EXERCISE – Reproduce word for word the part of the article below on CPLD-based PCI interfaces that runs from "Leverage CPLD Flexibility" up to and including "handle the functions.".

SELECTED EXTRACT –
--------------------------------

Leverage CPLD Flexibility In Customized PCI Interfaces

Although developed specifically for the PC industry, the peripheral interconnect bus (PCI) tackles everything from desktop peripherals to advanced network switches. For industrial or communications systems, which often use proprietary solutions, designers don't have to maintain 100% PCI bus compliance. There, programmable logic devices (PLDs) offer tremendous flexibility, allowing designers to implement just the right combination of PCI features. The challenge, however, is to find a PLD with the performance required for full-speed PCI transactions, and enough logic capacity to handle the functions.

Historically, field-programmable gate arrays (FPGAs) have been big enough, but until recently, were too slow. On the other hand, complex PLDs (CPLDs) were fast enough, but until recently, were too small. However, over the last two years, FPGAs have speeded up, and CPLDs have grown larger, so designers have an abundance of devices from which to choose. But while both types of devices can handle a PCI implementation, the recent improvement in CPLD densities, and their intrinsic features, make them very attractive for PCI applications.

For instance, CPLD architectures are inherently good for state-machine-based designs, and many areas of a PCI design can take advantage of this. Another CPLD advantage is that performance is predictable, and remains constant throughout the design cycle. CPLDs also have abundant routing resources, so meeting a particular pinout, or using all of the logic resources available is relatively straightforward.

To show how CPLDs can be used to create a customized PCI interface, let's examine the design of a simple application that can be implemented with 128 macrocells. Larger CPLDs can also be used for PCI designs with more functionality, such as initiators or designs that incorporate more of the system logic on the chip. Soon, when CPLDs incorporate on-chip memory blocks, designers will be able to implement an entire PCI interface, including FIFO memory.

Designers must consider several issues when implementing PCI applications in programmable logic. The demands of PCI require high speed, generous routing resources, high I/O count, pinout flexibility, and a consistent-performance timing model.

--------------------------------

DATASET –
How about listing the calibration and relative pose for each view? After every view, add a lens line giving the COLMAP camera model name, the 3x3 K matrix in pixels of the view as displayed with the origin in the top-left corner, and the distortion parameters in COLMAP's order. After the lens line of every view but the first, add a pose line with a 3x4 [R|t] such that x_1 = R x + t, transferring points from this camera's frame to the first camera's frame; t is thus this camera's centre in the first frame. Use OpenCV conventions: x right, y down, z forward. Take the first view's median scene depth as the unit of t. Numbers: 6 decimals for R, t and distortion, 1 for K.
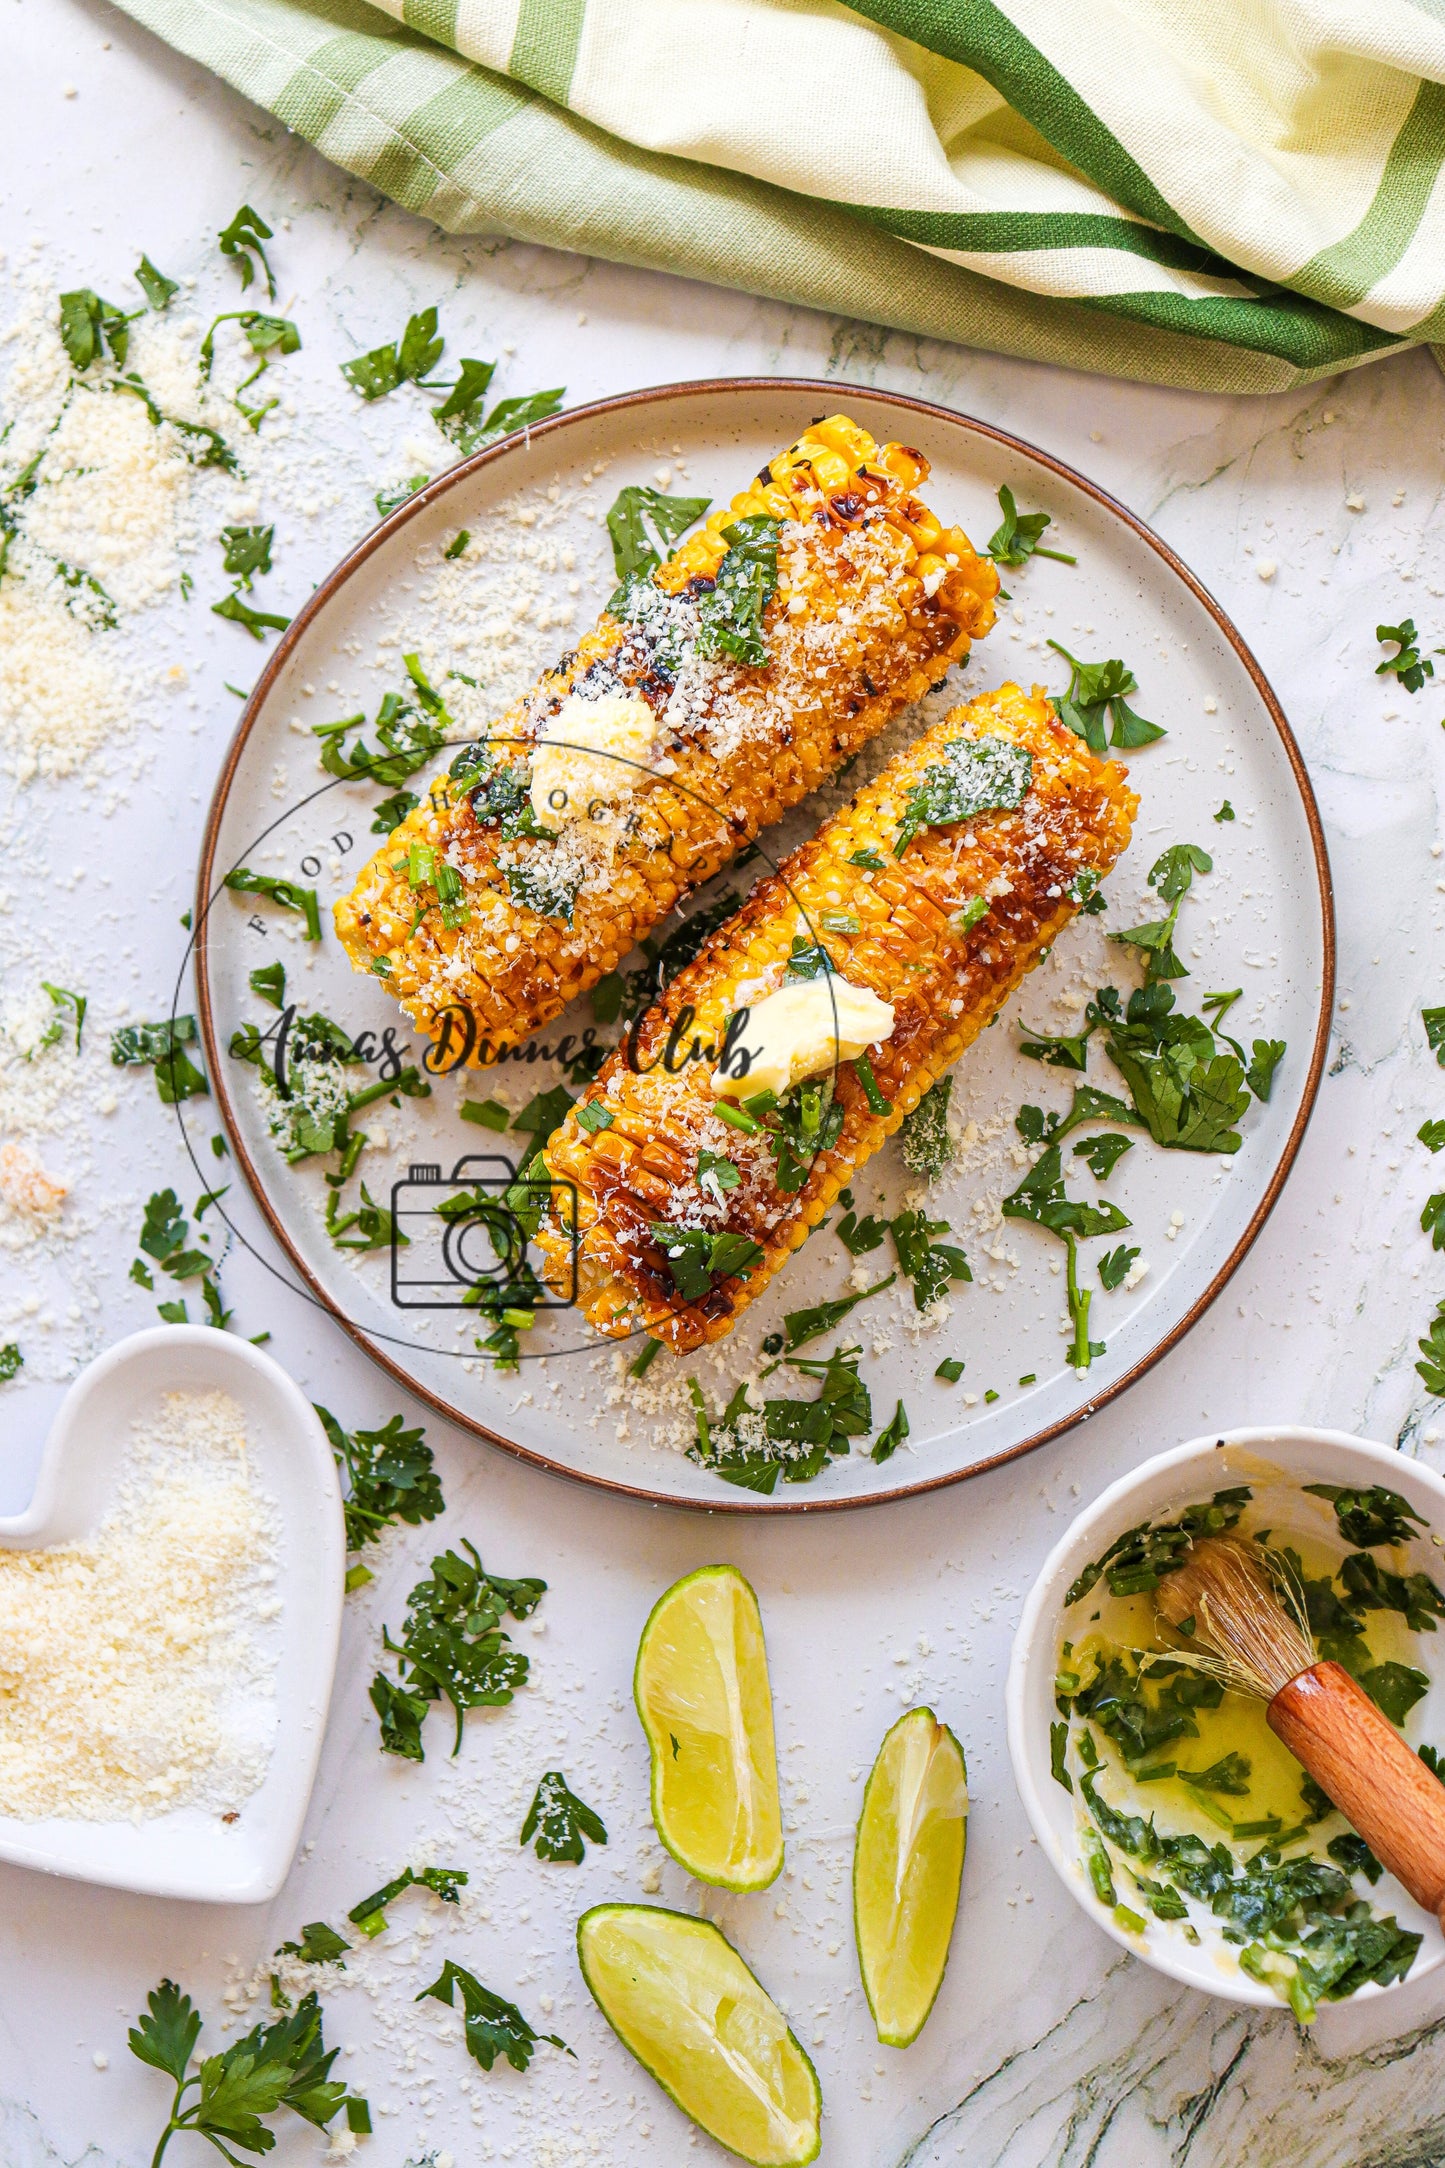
lens RADIAL K [[3920.5, 0, 722.5], [0, 3920.5, 1084.0], [0, 0, 1]] dist [0.046580, 0.202424]
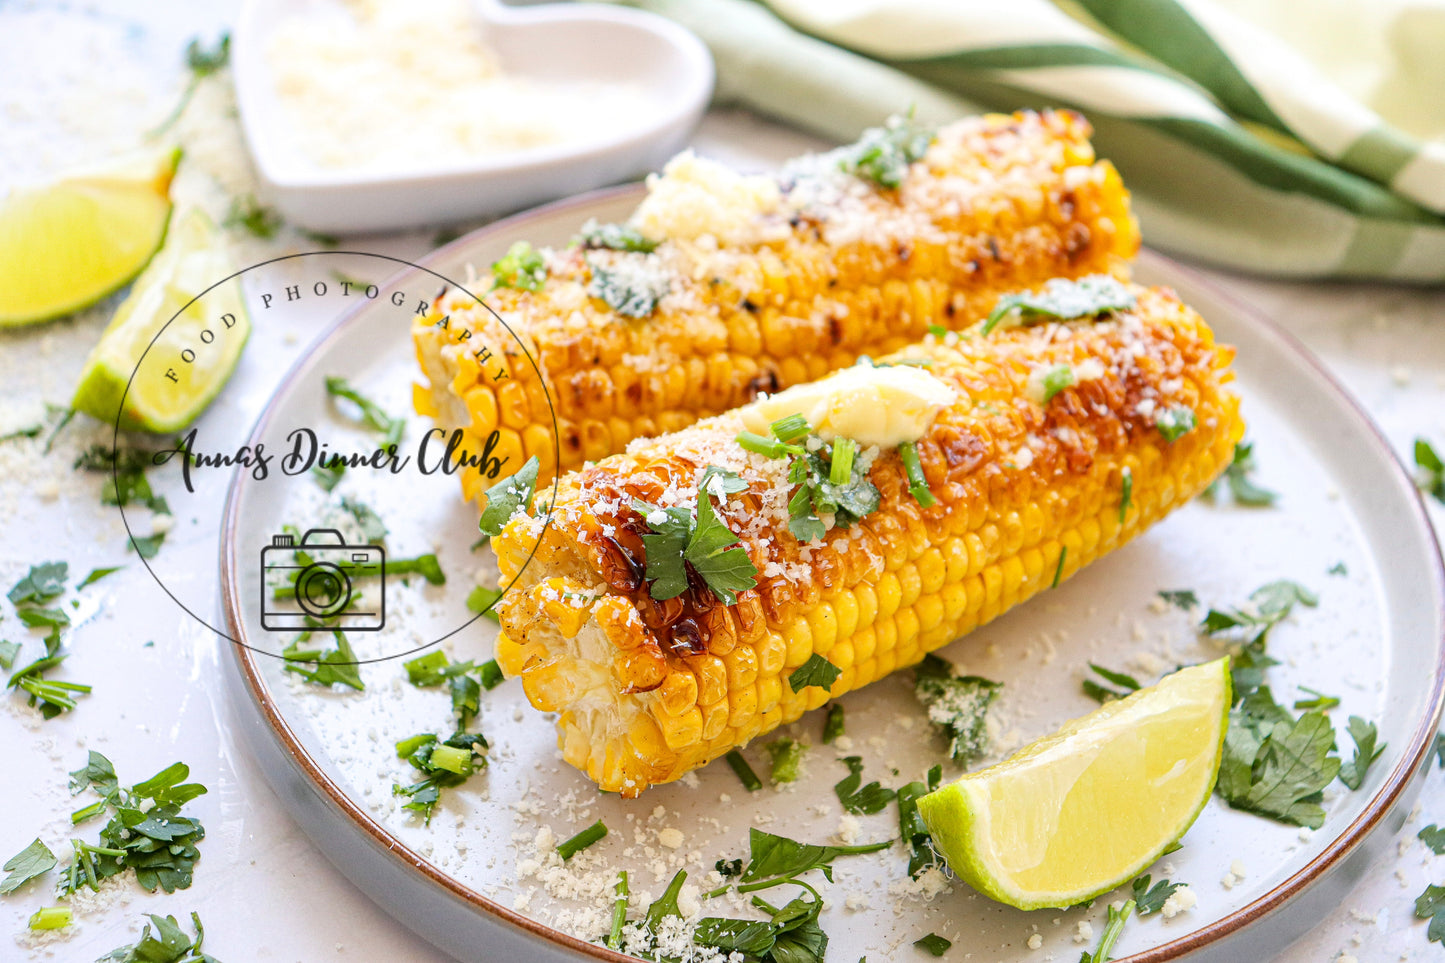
lens RADIAL K [[2613.1, 0, 760.1], [0, 2613.1, 418.0], [0, 0, 1]] dist [0.046580, 0.202424]
pose [[0.967780, 0.156475, -0.197276, 0.113706], [-0.251688, 0.624203, -0.739610, 0.415633], [0.007410, 0.765432, 0.643474, 0.572895]]
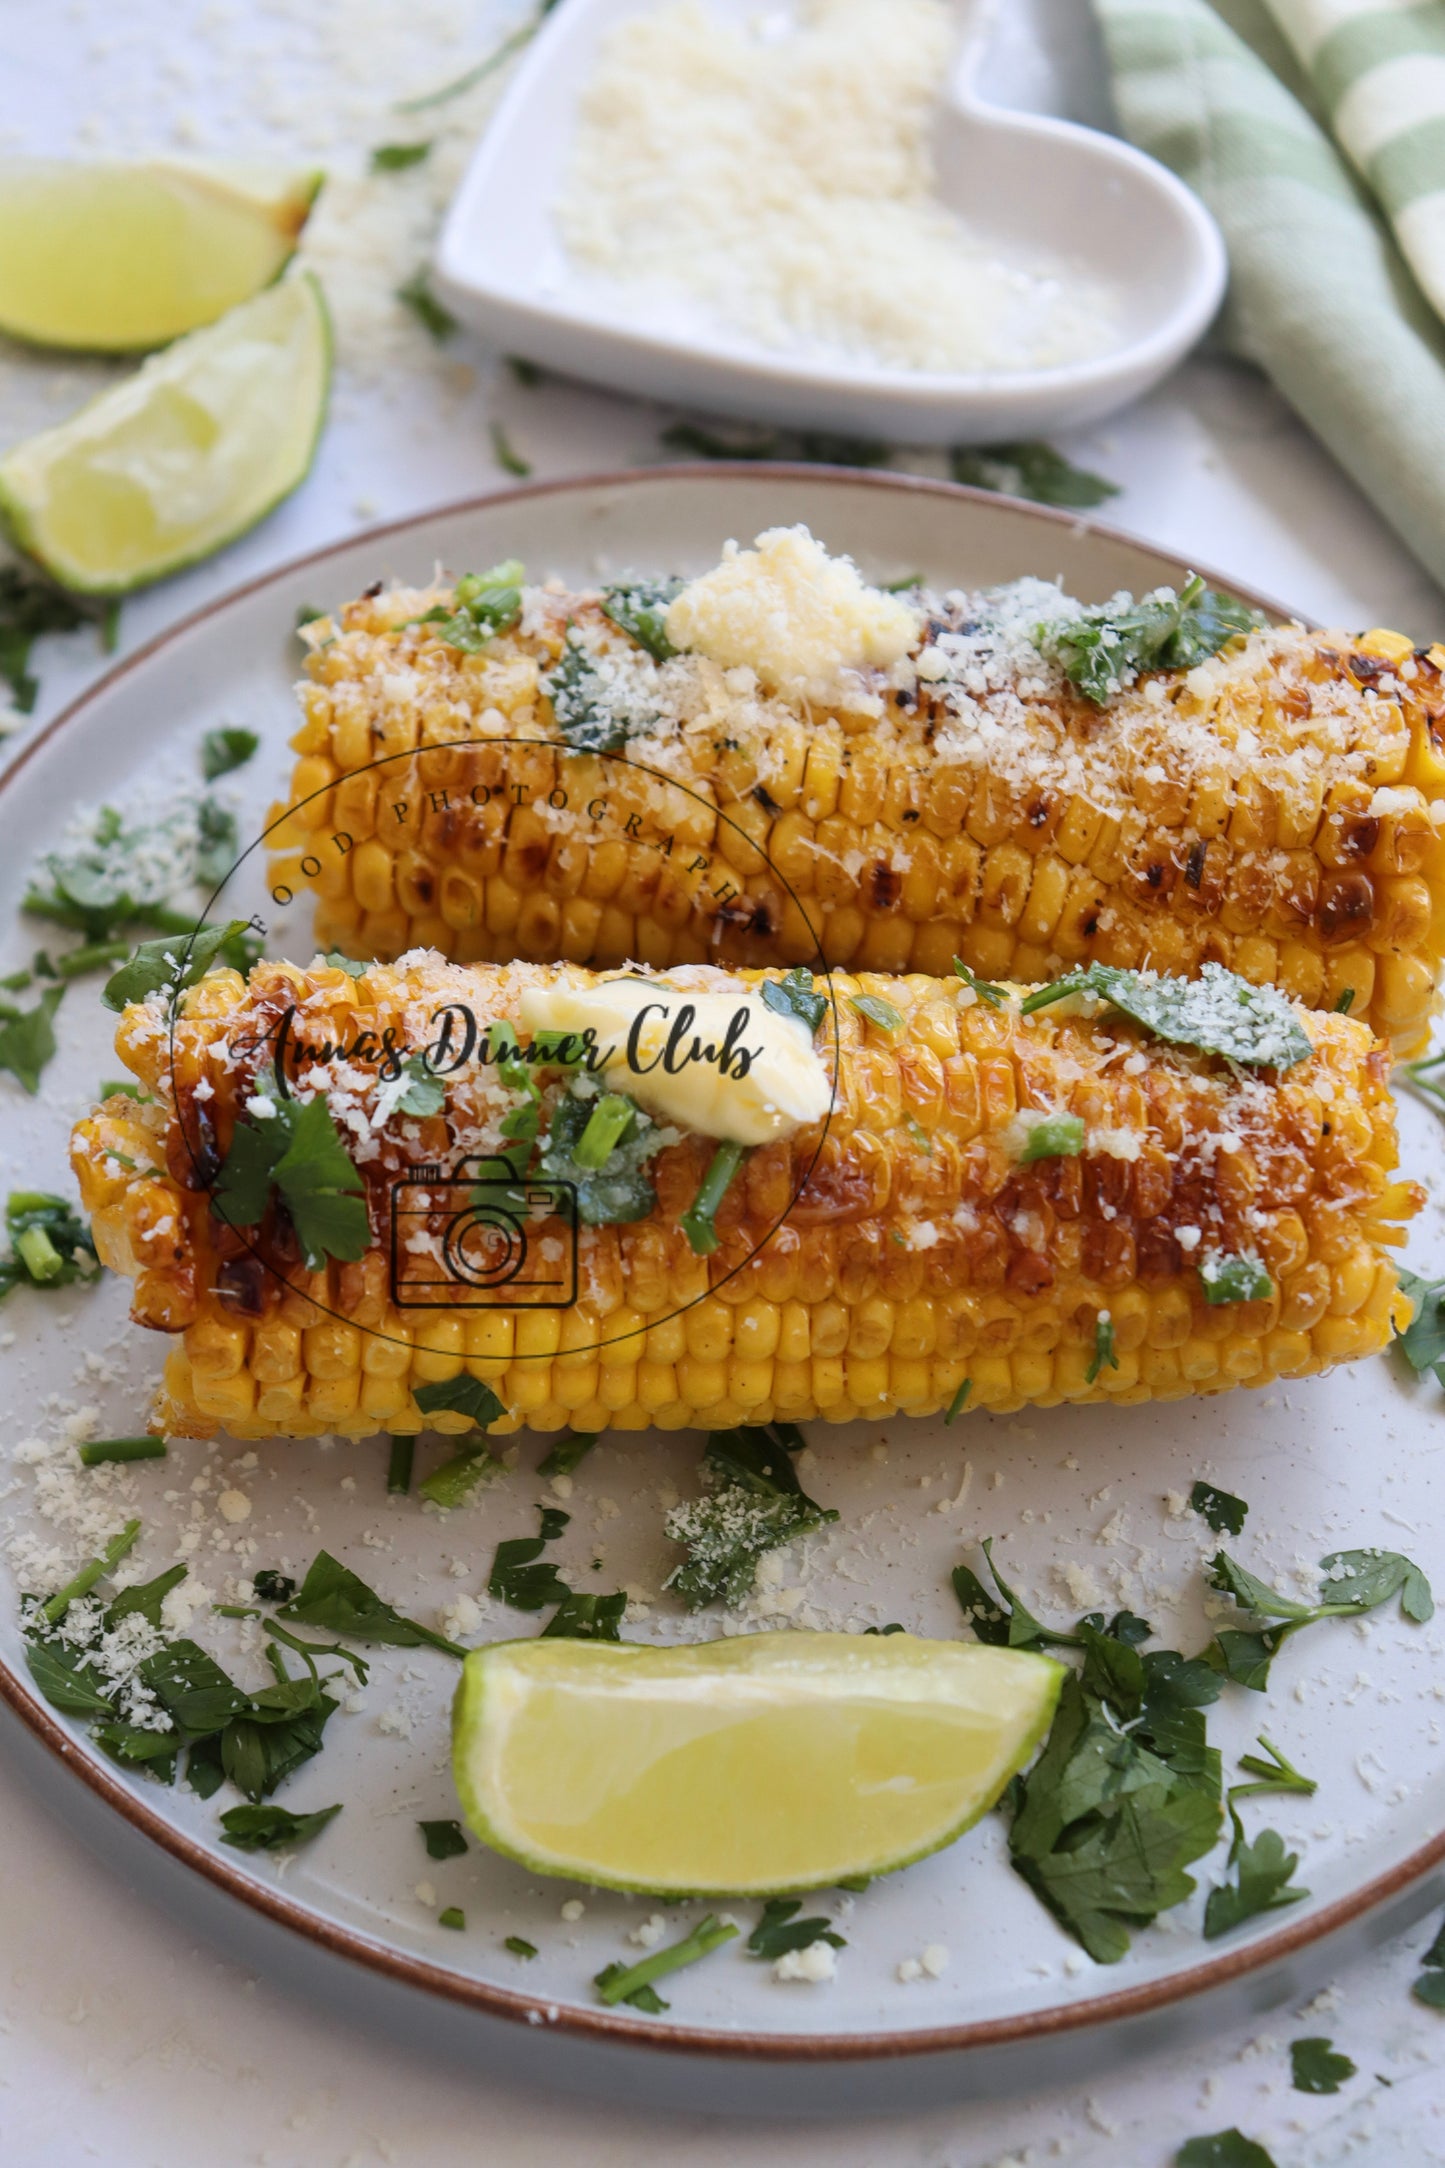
lens RADIAL K [[3920.5, 0, 722.5], [0, 3920.5, 1084.0], [0, 0, 1]] dist [0.046580, 0.202424]
pose [[0.674825, 0.587077, -0.447159, 0.267690], [-0.737832, 0.548780, -0.392995, 0.201876], [0.014674, 0.595132, 0.803494, 0.504513]]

--------------------------------

SOLVED EXERCISE –
Leverage CPLD Flexibility In Customized PCI Interfaces

Although developed specifically for the PC industry, the peripheral interconnect bus (PCI) tackles everything from desktop peripherals to advanced network switches. For industrial or communications systems, which often use proprietary solutions, designers don't have to maintain 100% PCI bus compliance. There, programmable logic devices (PLDs) offer tremendous flexibility, allowing designers to implement just the right combination of PCI features. The challenge, however, is to find a PLD with the performance required for full-speed PCI transactions, and enough logic capacity to handle the functions.